The guidance reflects a cautious outlook: organic net sales are expected to decline 1.5% to 3.5% in FY 2026, and the company’s margin targets remain unchanged, indicating that the investment plan will weigh on profitability in the near term. CEO Steve Cahillane emphasized that the opportunity at Kraft Heinz is larger than expected and that many challenges are fixable and within the company’s control, suggesting confidence in a long‑term turnaround despite short‑term headwinds.
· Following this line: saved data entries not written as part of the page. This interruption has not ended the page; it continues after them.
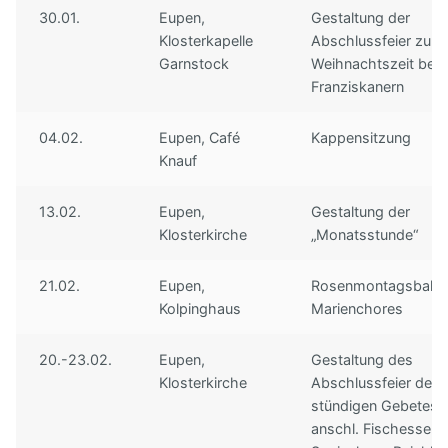
30.01.
Eupen,
Gestaltung der
Unser Vorstand
Hörproben
Freunde
Klosterkapelle
Abschlussfeier zur
Garnstock
Weihnachtszeit bei 
Archiv
Links
Franziskanern
Impressum
04.02.
Eupen, Café
Kappensitzung
Knauf
13.02.
Eupen,
Gestaltung der
Klosterkirche
„Monatsstunde“
21.02.
Eupen,
Rosenmontagsball 
Kolpinghaus
Marienchores
20.-23.02.
Eupen,
Gestaltung des
Klosterkirche
Abschlussfeier des 
stündigen Gebetes 
anschl. Fischessen 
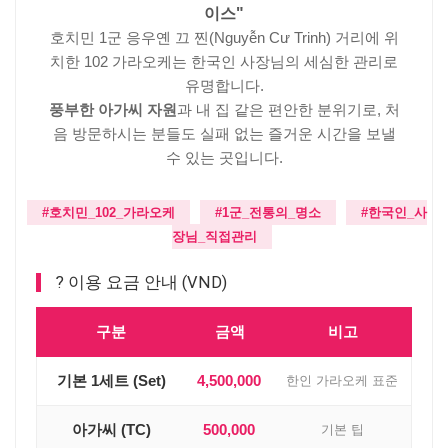
이스"
호치민 1군 응우옌 끄 찐(Nguyễn Cư Trinh) 거리에 위
치한 102 가라오케는 한국인 사장님의 세심한 관리로
유명합니다.
풍부한 아가씨 자원
과 내 집 같은 편안한 분위기로, 처
음 방문하시는 분들도 실패 없는 즐거운 시간을 보낼
수 있는 곳입니다.
#호치민_102_가라오케
#1군_전통의_명소
#한국인_사
장님_직접관리
? 이용 요금 안내 (VND)
구분
금액
비고
기본 1세트 (Set)
4,500,000
한인 가라오케 표준
아가씨 (TC)
500,000
기본 팁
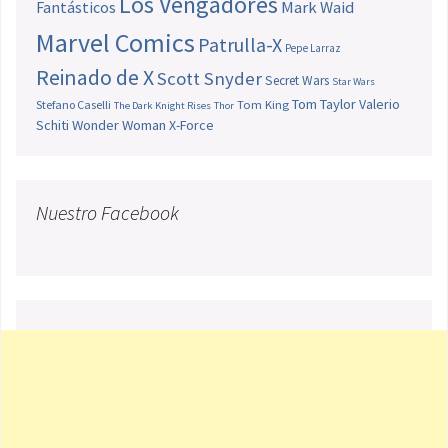
Los Vengadores
Fantásticos
Mark Waid
Marvel Comics
Patrulla-X
Pepe Larraz
Reinado de X
Scott Snyder
Secret Wars
Star Wars
Tom Taylor
Valerio
Stefano Caselli
Tom King
The Dark Knight Rises
Thor
Schiti
Wonder Woman
X-Force
Nuestro Facebook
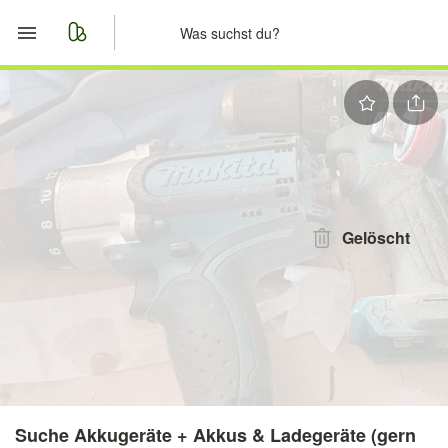
Start
Merkliste
Nachrichten
Anzeige aufgeben
Gelöscht
Suche Akkugeräte + Akkus & Ladegeräte (gern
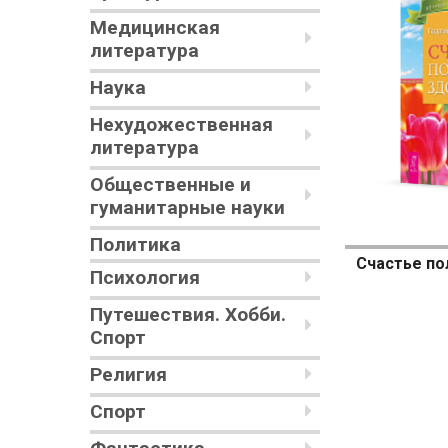
Медицинская
литература
Наука
Нехудожественная
литература
Общественные и
гуманитарные науки
Политика
Психология
Путешествия. Хобби.
Спорт
Религия
Спорт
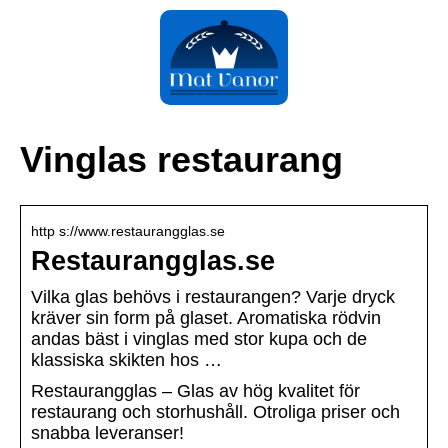
Vinglas restaurang
http s://www.restaurangglas.se
Restaurangglas.se
Vilka glas behövs i restaurangen? Varje dryck
kräver sin form på glaset. Aromatiska rödvin
andas bäst i vinglas med stor kupa och de
klassiska skikten hos …
Restaurangglas – Glas av hög kvalitet för
restaurang och storhushåll. Otroliga priser och
snabba leveranser!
Market reaction to the results was muted, with investors focusing on the revenue miss and the conservative FY 2026 outlook. The earnings beat was offset by the weaker top‑line and the lower guidance, leading to a subdued market response. Analysts noted that the company’s ability to maintain margins amid rising commodity costs is a positive sign, but the continued decline in organic sales and the significant impairment charge raise concerns about the sustainability of the business model.

The company’s segment performance highlights a stark contrast: North America sales fell 5.4%, the steepest decline among all regions, while Emerging Markets grew 2.2% in the quarter, underscoring the geographic imbalance in demand and the need for a focused strategy in the U.S. market.